Pennsylvania has been built on immigrant contributions. From the early arrival of Pennsylvania “Dutch” to Italians, Irish, African, and Chinese, to more recent waves of Latin American, South and Southeast Asian, Eastern European, Korean, Arab, and new African immigrants, most Pennsylvanian families were once immigrants, and newcomers continue to build the strength and prosperity of our state.
The Pennsylvania Immigration and Citizenship Coalition have created the following document to show how immigrants and refugees strengthen Pennsylvania.
New job growth, new businesses, and purchasing power: Immigrants are a critical component of Pennsylvania’s labor force and the business community. Immigrants comprised 7.1% of the state workforce in 2011. 1 Latinos and Asians wield $26.4 billion in consumer purchasing power, own businesses with sales and receipts of $14.8 billion and employ more than 73,000 people. 2 In 2010, Pennsylvania immigrants were more than 50 percent more likely to own a business than the overall state average.3
Filling the gap created by an aging workforce and urban population loss: Without immigrants, Pennsylvania’s population would have declined between 2000 and 2013. 4 Pennsylvania ranks fourth among all states in the percentage of people 65 and older and immigration is necessary to help fill the labor force gap created by baby boomers’ retirement. 5 Immigration to cities like Philadelphia has played a key role in turning around population decline.
Free and Welcoming Society: Pennsylvania has attracted diverse groups of people from many nations and walks of life, seeking liberty and a better life. Our communities are strongest when everyone who lives in them feels welcome. In the spirit of inclusion in which our country was founded, we should continue to welcome newcomers and oppose measures that isolate or scapegoat immigrants.
Paying taxes: Immigrants pay more in taxes than they receive in benefits. Undocumented immigrants paid $135 million in Pennsylvania state and local taxes in 20106 and undocumented immigrants contribute approximately $8.5 billion in Social Security and Medicare funds each year 7 . Many states have found that immigrants have a positive net fiscal impact on their state budgets.8
Immigrants feed Pennsylvania: Pennsylvania’s $6.7 billion agriculture and food production industry is key to the state remaining competitive in the global economy.
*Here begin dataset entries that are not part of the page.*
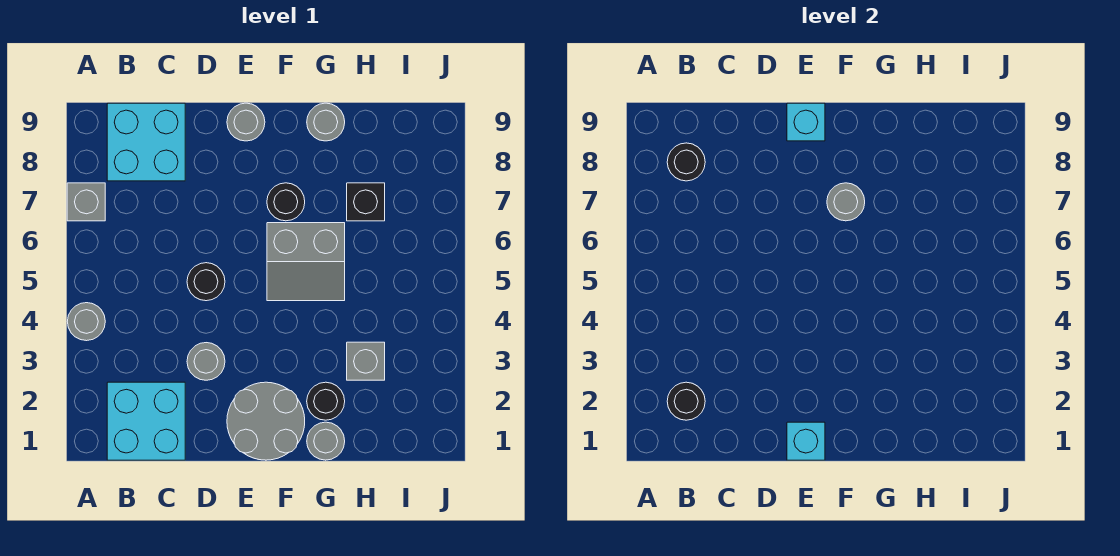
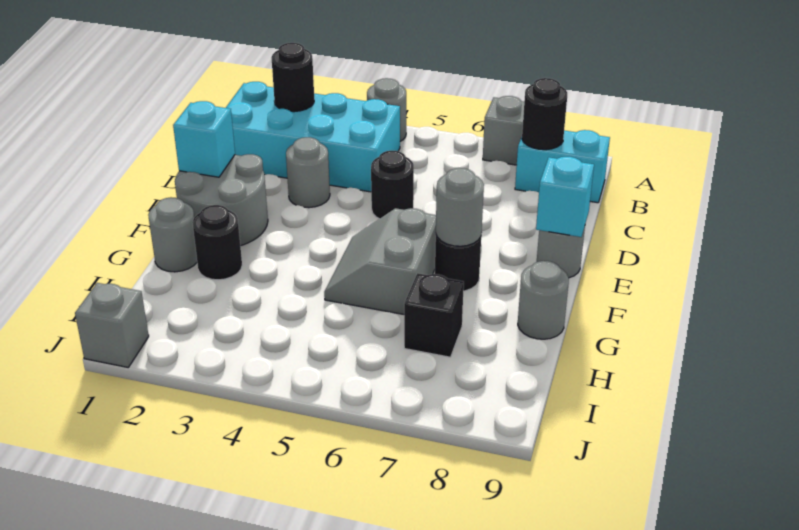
cyan brick B1:C2 level 1 -> cyan brick B1:C4 level 1
cyan brick B8:C9 level 1 -> cyan brick B8:B9 level 1
grey brick H3 level 1 -> grey brick J1 level 1

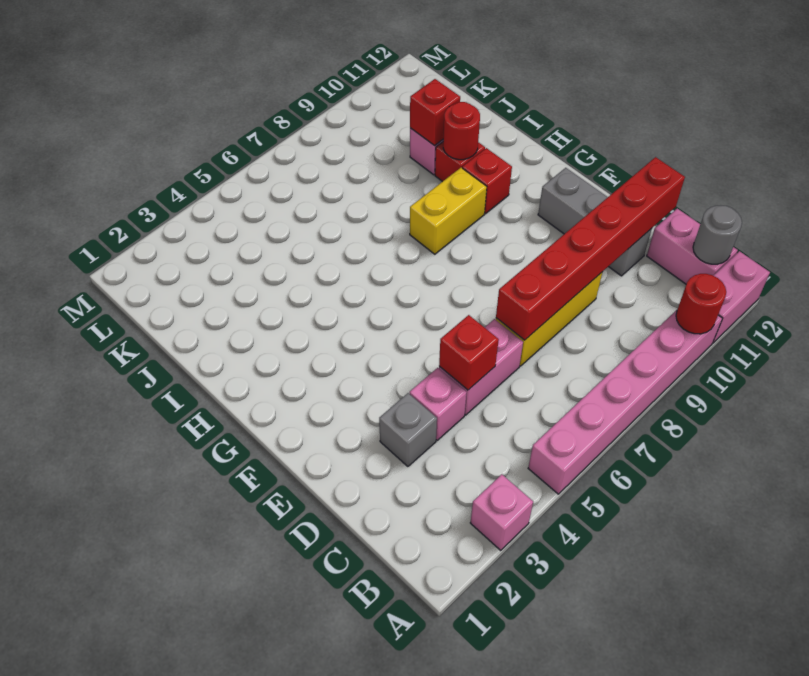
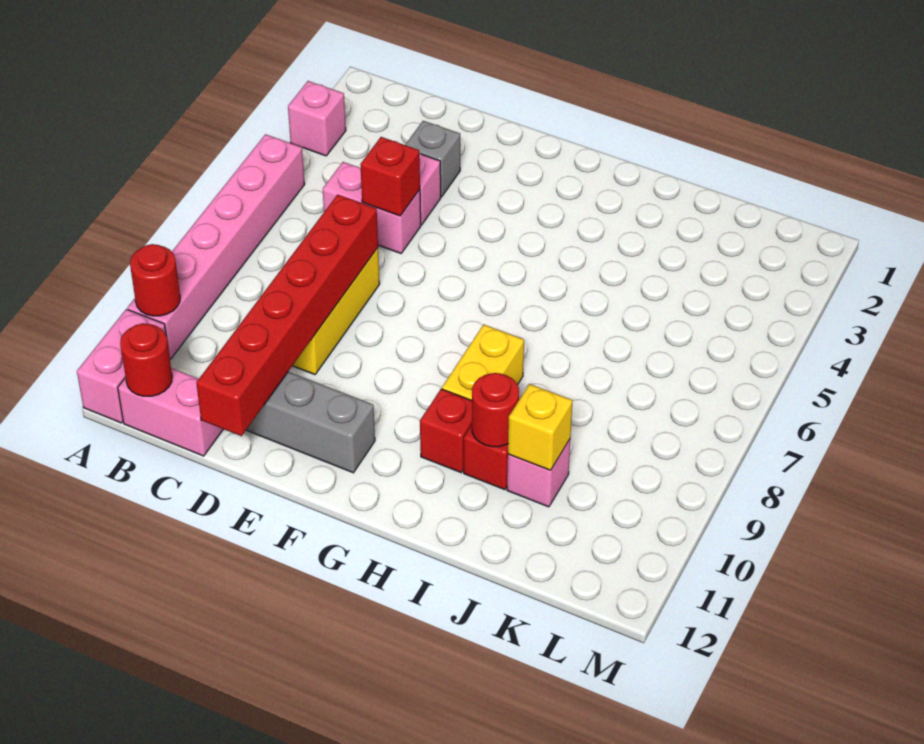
grey round brick B12 level 2 -> red round brick B12 level 2
pink brick D5:D6 level 1 -> pink brick C5:D5 level 1
red brick J10 level 2 -> yellow brick J10 level 2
Leaders in Pennsylvania’s agribusiness sector have testified to the need for immigrant labor to supplement waning domestic interest in farming jobs and sustained expansion of this sector.9
Immigrants seek integration and civic participation: Immigrants continue to work hard to integrate and participate fully in the civic life of their new country. 52% of Pennsylvania immigrants are naturalized citizens. 10 PICC has registered more than 30,000 new citizens to vote since 2008. Demand for English and citizenship classes grow each year with a shortage of available programs and long waiting lists.
1 Immigration Policy Center, “New Americans in Pennsylvania”, May 2013.
2 Humphreys, J.M., The Multicultural Economy 2010, Selig Center for Economic Growth, University of Georgia, 2010.
3 Fiscal Policy Institute, “Immigrant Small Business Owners”, June 2012.
4 Bipartisan Policy Center, “Immigration in Pennsylvania”, January 30, 2014.
5 U.S. Census Bureau, The Older Population: 2010, November 2011.
6 Immigration Policy Center, “Unauthorized Immigrants Pay Taxes, Too”, April 2011.
7 Eduardo Porter, “Illegal Immigrants Are Bolstering Social Security With Billions, New York Times, April 5, 2005.
9 Howells, M., “Senate Agriculture & Rural Affairs.” PLS Committee News, Pennsylvania Legislative Services, Oct. 23 2007; Carl Weiss, “Immigration Reform Will Help Pennsylvania Agriculture”, PennLive Op-Ed, October 23, 2013; Pennsylvania Farm Bureau, 2014 Agricultural Labor Reform, January 2014
10 Immigration Policy Center, “New Americans in Pennsylvania”, May 2013.